Last modified: November 30, 2019

Late 1980’s

 

Don Gary Young, Dixie Young, and Richard Crow Jr. operated Young Life Wellness Center and Young Life Products in Chula Vista, California.

 

1988

 

A female investigator for California’s Department of Health Services purchased two “blood crystallization test kits” from this clinic and submitted her own blood sample with the medical history of a fictitious male to the clinic for testing. The clinic responded that the test revealed that, among other ailments, she had “enlarged prostate and that carcinogenic cells existed in a ‘potentially aggressive pattern.’” (The prostate is a gland located between the bladder and penis just in front of the rectum in males.)

The district attorney’s office convinced a Superior Court judge to issue a temporary restraining order prohibiting the operators of the Chula Vista and Rosarita Beach clinics from advertising and selling misleading and deceptive health cures and to schedule a hearing for an injunction.

 

June 1988

The judge issued a preliminary injunction against the Young’s and Crow prohibiting operation of the Chula Vista clinic.
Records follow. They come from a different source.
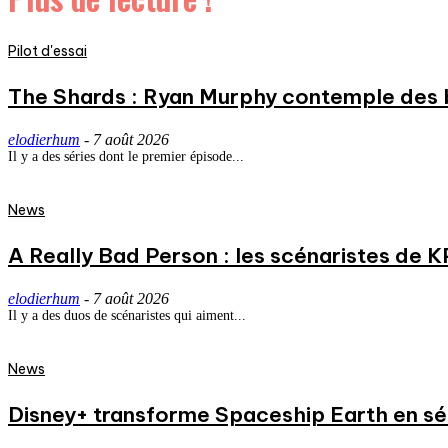
Pilot d'essai
The Shards : Ryan Murphy contemple des 
elodierhum
-
7 août 2026
Il y a des séries dont le premier épisode...
News
A Really Bad Person : les scénaristes de 
elodierhum
-
7 août 2026
Il y a des duos de scénaristes qui aiment...
News
Disney+ transforme Spaceship Earth en séri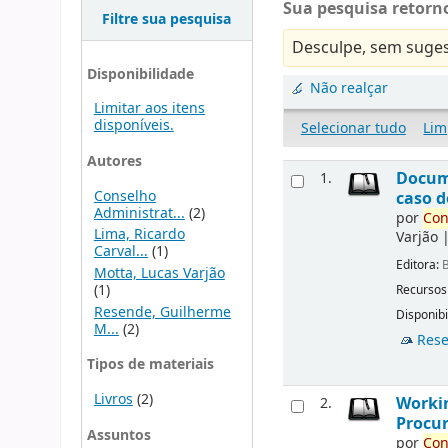
Sua pesquisa retorno
Filtre sua pesquisa
Desculpe, sem suges
Disponibilidade
Não realçar
Limitar aos itens
disponíveis.
Selecionar tudo
Lim
Autores
Docu
1.
Conselho
caso d
Administrat...
(2)
por
Con
Lima, Ricardo
Varjão
Carval...
(1)
Editora:
B
Motta, Lucas Varjão
(1)
Recursos
Resende, Guilherme
Disponibi
M...
(2)
Rese
Tipos de materiais
Livros
(2)
Workin
2.
Procur
Assuntos
por
Con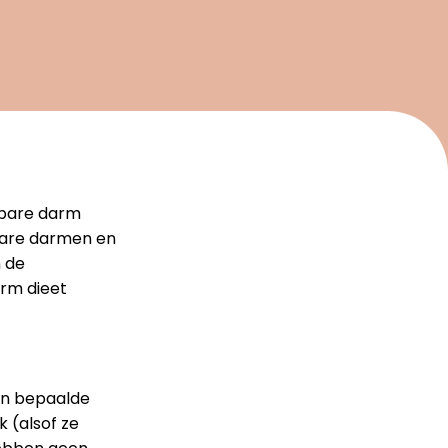
lbare darm
lbare darmen en
 de
rm dieet
an bepaalde
 (alsof ze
One of the defendants told the court that the clinic already ceased operation.

The district attorney’s office also filed an unfair business practices complaint that accused the Young’s and Crow of claiming they can cure cancer and other degenerative diseases by techniques such as implanting electrodes into cancerous tumors and reinfusing electrically treated blood.

The complaint also stated that the defendants:

(1) falsely said they could identify thirty-four medical conditions, including stress, bowel gases, hypoglycemia, fluid retention, leukemia, multiple sclerosis, parasites, and immune deficiency, and

(2) sold unapproved new medical devices and unapproved new drugs, manufactured medical devices and drugs without a license, advertised drugs and devices to cure cancer, and practiced medicine without a license.

 

Deputy District Attorney Donald Canning said:

“Don Young holds himself out to be a doctor in his audio and video tapes, but he is not a licensed physician in any of the United States.”

 

Prosecutors sought a penalty of $2,500 for each violation proved in court and a minimum fine for defendants of $150,000.